### Exercise description
Copy the material below word for word, starting at the line that contains "On Tuesday, where" and continuing through the end of the material. Include both of those end lines and nothing else.

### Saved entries
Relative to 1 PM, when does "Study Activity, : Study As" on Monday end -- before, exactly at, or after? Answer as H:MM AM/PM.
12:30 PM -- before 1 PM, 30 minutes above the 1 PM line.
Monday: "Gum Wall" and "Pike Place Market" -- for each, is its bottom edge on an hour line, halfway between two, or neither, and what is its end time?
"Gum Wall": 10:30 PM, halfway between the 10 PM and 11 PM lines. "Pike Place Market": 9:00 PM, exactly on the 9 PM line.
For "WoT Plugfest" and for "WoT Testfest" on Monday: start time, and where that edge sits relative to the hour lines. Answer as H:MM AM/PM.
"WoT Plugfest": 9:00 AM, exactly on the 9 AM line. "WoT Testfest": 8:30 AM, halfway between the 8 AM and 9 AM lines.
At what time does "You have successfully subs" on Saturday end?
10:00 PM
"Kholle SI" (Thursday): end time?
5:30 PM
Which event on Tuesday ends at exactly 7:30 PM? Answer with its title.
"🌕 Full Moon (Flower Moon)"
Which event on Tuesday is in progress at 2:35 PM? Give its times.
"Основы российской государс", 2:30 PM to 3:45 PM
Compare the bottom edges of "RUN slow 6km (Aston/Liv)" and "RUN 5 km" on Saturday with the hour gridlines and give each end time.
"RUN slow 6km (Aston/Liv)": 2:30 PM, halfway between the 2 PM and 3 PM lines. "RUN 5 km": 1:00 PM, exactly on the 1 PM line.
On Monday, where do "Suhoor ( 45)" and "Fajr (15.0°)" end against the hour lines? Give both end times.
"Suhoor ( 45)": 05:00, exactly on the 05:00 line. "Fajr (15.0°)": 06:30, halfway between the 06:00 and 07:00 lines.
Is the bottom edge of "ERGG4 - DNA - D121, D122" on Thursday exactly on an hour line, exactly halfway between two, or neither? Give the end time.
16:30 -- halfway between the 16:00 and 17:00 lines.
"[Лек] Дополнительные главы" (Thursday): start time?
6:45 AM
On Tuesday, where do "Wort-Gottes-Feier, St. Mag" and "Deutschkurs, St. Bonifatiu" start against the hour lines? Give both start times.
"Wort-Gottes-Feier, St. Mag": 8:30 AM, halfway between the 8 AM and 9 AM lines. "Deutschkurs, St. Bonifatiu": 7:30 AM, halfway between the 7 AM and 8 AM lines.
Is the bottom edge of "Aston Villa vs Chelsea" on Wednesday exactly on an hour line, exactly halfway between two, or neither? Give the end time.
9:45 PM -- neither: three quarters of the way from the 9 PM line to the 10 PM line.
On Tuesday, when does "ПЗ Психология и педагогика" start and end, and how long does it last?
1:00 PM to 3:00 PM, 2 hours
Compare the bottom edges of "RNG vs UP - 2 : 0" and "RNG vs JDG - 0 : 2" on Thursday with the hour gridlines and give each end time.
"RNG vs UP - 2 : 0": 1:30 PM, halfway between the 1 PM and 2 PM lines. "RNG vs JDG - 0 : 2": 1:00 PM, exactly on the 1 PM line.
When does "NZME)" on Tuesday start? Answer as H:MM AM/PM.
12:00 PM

### Full output
On Tuesday, where do "Wort-Gottes-Feier, St. Mag" and "Deutschkurs, St. Bonifatiu" start against the hour lines? Give both start times.
"Wort-Gottes-Feier, St. Mag": 8:30 AM, halfway between the 8 AM and 9 AM lines. "Deutschkurs, St. Bonifatiu": 7:30 AM, halfway between the 7 AM and 8 AM lines.
Is the bottom edge of "Aston Villa vs Chelsea" on Wednesday exactly on an hour line, exactly halfway between two, or neither? Give the end time.
9:45 PM -- neither: three quarters of the way from the 9 PM line to the 10 PM line.
On Tuesday, when does "ПЗ Психология и педагогика" start and end, and how long does it last?
1:00 PM to 3:00 PM, 2 hours
Compare the bottom edges of "RNG vs UP - 2 : 0" and "RNG vs JDG - 0 : 2" on Thursday with the hour gridlines and give each end time.
"RNG vs UP - 2 : 0": 1:30 PM, halfway between the 1 PM and 2 PM lines. "RNG vs JDG - 0 : 2": 1:00 PM, exactly on the 1 PM line.
When does "NZME)" on Tuesday start? Answer as H:MM AM/PM.
12:00 PM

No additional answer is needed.